* _Exercise objective_: Once the line with "stained with IHC" is found in the entries below, repeat it and each following line exactly, up to and including the line with "(stomach) stained with". Add no other lines.

Collected data

* * *

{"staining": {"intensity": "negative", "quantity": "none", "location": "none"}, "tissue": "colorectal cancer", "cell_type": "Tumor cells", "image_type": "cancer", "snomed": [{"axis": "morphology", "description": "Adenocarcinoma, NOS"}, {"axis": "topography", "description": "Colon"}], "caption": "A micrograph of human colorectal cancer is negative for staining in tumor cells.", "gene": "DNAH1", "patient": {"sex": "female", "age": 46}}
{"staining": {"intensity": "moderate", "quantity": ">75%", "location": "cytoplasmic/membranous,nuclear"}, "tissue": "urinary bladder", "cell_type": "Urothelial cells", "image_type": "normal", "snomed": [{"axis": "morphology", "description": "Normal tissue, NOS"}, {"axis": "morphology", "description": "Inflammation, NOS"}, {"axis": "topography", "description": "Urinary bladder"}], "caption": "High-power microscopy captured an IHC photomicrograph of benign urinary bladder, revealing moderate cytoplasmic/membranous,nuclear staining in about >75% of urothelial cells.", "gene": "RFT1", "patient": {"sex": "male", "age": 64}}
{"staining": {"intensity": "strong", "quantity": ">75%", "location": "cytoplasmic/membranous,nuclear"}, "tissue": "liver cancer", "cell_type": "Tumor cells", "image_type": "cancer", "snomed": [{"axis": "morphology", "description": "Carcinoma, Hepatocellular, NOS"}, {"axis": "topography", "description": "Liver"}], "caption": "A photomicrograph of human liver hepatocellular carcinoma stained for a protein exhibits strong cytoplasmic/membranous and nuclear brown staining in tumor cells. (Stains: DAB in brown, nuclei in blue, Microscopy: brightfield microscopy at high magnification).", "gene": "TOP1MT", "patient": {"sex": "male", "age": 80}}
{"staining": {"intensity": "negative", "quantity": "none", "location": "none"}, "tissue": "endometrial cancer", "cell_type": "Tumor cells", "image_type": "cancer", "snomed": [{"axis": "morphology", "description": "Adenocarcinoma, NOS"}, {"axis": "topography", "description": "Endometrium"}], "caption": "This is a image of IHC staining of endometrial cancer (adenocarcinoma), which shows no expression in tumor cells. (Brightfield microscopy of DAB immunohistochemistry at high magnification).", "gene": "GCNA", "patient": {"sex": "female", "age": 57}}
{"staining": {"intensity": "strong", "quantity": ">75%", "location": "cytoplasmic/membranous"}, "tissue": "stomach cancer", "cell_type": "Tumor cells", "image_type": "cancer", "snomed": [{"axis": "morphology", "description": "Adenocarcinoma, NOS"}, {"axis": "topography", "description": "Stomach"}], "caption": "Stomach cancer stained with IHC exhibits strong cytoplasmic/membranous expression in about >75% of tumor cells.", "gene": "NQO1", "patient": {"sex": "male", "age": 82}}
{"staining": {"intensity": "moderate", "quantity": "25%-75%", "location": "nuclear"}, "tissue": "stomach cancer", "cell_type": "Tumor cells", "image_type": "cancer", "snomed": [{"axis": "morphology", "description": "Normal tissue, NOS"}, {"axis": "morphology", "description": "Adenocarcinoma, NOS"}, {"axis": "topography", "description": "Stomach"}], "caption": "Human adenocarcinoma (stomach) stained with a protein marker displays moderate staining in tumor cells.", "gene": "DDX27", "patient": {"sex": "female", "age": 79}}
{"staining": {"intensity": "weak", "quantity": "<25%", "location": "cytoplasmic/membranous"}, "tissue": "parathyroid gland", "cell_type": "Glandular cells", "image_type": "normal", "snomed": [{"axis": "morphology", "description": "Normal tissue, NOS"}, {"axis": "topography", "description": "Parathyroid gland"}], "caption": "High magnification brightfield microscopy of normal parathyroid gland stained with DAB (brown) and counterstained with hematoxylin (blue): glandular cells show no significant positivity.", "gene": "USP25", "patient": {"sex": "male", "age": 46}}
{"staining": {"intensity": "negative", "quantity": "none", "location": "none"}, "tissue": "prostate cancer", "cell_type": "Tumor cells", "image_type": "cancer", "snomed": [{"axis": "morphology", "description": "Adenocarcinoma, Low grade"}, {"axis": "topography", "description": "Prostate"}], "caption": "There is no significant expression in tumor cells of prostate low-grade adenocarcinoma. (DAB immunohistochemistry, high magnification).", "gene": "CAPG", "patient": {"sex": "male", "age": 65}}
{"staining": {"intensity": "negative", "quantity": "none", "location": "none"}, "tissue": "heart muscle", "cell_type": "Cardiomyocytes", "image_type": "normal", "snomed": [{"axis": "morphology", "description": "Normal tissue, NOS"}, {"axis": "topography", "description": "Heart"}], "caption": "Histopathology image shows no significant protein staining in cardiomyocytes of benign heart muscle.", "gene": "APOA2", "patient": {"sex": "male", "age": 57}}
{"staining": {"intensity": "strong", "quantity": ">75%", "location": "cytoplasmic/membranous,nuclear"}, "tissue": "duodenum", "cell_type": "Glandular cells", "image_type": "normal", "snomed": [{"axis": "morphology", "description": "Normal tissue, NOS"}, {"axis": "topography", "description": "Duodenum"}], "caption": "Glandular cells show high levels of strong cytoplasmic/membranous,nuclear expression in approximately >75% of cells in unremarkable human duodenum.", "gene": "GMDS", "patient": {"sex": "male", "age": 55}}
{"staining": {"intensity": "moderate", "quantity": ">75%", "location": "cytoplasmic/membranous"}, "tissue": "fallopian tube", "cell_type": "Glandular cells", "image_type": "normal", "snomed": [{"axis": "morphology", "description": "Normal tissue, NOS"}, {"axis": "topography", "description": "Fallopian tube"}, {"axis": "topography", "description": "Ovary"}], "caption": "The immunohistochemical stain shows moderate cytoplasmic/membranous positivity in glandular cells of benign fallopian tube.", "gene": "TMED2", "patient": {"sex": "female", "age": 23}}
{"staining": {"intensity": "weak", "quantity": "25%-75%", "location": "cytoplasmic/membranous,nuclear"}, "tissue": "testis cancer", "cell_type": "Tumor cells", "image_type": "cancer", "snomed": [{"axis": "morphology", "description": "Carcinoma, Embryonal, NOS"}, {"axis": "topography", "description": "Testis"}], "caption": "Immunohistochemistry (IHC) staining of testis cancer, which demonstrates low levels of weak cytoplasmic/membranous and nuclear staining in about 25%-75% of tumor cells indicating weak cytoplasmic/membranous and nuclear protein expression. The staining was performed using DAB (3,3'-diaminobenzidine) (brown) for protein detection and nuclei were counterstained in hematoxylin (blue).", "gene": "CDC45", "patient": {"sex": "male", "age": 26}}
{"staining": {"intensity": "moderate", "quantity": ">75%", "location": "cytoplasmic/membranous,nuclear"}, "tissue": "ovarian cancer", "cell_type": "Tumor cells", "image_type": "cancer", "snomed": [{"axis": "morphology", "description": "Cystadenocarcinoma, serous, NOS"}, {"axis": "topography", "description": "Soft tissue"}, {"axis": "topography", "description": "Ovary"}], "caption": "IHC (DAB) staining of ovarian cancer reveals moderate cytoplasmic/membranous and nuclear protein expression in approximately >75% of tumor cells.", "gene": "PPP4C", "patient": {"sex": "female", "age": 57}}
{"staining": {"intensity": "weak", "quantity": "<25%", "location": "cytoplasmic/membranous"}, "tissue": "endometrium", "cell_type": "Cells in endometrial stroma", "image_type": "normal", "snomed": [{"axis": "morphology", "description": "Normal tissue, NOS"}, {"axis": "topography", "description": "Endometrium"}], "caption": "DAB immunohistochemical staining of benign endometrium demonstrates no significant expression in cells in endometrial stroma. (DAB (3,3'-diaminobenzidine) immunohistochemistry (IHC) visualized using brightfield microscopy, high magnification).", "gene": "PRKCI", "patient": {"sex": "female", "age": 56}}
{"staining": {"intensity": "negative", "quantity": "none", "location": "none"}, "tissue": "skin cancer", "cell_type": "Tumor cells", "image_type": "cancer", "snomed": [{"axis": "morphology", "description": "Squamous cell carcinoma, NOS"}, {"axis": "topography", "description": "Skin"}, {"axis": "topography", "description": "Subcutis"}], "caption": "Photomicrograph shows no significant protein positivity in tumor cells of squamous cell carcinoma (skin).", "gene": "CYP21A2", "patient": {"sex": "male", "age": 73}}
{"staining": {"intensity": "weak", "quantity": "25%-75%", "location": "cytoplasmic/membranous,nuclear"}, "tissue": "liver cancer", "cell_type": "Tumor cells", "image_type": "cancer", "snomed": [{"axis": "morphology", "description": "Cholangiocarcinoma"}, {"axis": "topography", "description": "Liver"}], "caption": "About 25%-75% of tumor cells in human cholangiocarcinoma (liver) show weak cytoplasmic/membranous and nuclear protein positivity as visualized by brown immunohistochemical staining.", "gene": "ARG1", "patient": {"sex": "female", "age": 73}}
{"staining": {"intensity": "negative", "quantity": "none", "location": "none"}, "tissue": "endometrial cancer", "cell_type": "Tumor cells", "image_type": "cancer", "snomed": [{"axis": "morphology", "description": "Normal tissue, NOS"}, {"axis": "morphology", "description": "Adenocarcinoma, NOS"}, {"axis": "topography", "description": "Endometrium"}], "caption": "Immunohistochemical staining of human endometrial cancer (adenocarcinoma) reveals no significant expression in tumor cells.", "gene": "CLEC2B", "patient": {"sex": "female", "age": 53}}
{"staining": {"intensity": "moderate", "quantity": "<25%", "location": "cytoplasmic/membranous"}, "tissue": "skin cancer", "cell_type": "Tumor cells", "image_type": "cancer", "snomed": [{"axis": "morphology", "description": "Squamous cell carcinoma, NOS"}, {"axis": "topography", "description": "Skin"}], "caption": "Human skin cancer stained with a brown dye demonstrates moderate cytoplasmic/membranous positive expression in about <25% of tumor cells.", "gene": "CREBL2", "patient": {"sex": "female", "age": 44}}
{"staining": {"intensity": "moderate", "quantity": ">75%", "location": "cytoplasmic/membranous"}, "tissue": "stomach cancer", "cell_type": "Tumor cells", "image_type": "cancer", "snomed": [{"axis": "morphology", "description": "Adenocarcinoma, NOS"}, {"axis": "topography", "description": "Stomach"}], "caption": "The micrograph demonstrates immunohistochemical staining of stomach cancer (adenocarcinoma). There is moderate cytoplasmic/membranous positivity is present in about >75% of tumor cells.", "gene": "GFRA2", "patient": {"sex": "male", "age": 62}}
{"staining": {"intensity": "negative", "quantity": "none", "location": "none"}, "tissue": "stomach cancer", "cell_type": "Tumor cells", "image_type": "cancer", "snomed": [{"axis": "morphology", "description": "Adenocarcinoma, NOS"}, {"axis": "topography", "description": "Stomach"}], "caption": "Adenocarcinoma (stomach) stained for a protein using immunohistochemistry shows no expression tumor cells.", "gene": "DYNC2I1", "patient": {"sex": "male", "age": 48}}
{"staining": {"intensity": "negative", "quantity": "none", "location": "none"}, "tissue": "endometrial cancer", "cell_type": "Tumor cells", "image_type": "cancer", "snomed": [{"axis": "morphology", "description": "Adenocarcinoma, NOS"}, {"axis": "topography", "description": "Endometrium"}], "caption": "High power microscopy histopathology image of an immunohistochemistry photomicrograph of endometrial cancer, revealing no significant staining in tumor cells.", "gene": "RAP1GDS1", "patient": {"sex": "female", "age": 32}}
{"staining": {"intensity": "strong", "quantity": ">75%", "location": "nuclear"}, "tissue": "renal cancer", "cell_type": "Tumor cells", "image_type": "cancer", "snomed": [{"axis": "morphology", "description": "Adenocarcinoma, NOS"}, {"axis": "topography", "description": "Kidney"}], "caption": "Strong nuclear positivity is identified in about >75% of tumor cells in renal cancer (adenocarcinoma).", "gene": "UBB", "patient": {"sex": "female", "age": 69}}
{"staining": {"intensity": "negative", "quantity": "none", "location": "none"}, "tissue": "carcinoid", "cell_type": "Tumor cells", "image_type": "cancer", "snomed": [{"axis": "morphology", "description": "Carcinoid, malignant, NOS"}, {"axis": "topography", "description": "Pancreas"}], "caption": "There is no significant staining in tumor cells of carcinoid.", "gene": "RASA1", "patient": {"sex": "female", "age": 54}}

* * *

* _Task output_:
{"staining": {"intensity": "strong", "quantity": ">75%", "location": "cytoplasmic/membranous"}, "tissue": "stomach cancer", "cell_type": "Tumor cells", "image_type": "cancer", "snomed": [{"axis": "morphology", "description": "Adenocarcinoma, NOS"}, {"axis": "topography", "description": "Stomach"}], "caption": "Stomach cancer stained with IHC exhibits strong cytoplasmic/membranous expression in about >75% of tumor cells.", "gene": "NQO1", "patient": {"sex": "male", "age": 82}}
{"staining": {"intensity": "moderate", "quantity": "25%-75%", "location": "nuclear"}, "tissue": "stomach cancer", "cell_type": "Tumor cells", "image_type": "cancer", "snomed": [{"axis": "morphology", "description": "Normal tissue, NOS"}, {"axis": "morphology", "description": "Adenocarcinoma, NOS"}, {"axis": "topography", "description": "Stomach"}], "caption": "Human adenocarcinoma (stomach) stained with a protein marker displays moderate staining in tumor cells.", "gene": "DDX27", "patient": {"sex": "female", "age": 79}}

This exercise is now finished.